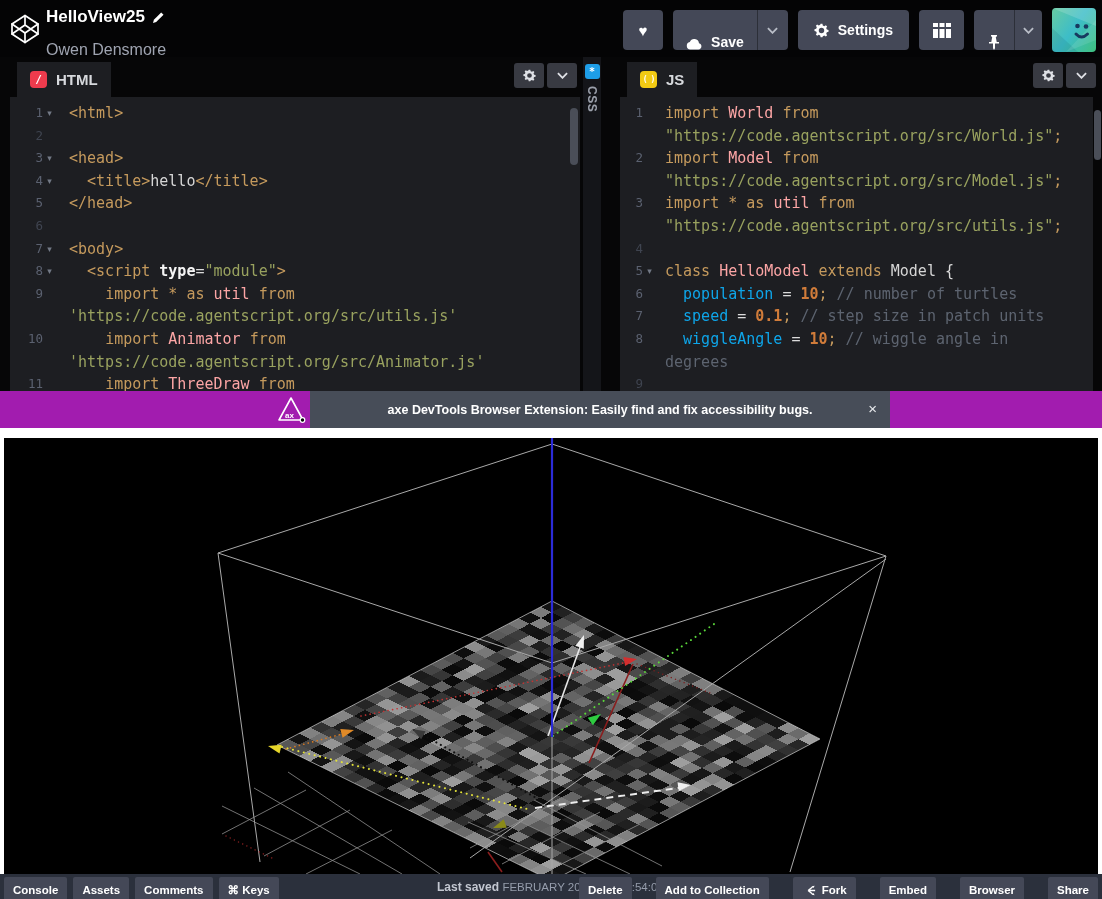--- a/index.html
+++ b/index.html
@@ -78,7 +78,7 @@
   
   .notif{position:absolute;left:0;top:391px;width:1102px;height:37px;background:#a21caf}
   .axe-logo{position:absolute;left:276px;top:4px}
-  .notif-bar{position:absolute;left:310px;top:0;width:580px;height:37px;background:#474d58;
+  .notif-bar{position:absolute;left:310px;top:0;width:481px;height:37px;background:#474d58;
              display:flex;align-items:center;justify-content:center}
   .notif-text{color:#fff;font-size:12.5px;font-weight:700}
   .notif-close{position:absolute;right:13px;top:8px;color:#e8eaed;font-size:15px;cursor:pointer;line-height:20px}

====================

_WHAT IS BEING ASKED_
Every line above that contains the word "width" should be reported.

_ANSWER SPACE_
   .notif{position:absolute;left:0;top:391px;width:1102px;height:37px;background:#a21caf}
-  .notif-bar{position:absolute;left:310px;top:0;width:580px;height:37px;background:#474d58;
+  .notif-bar{position:absolute;left:310px;top:0;width:481px;height:37px;background:#474d58;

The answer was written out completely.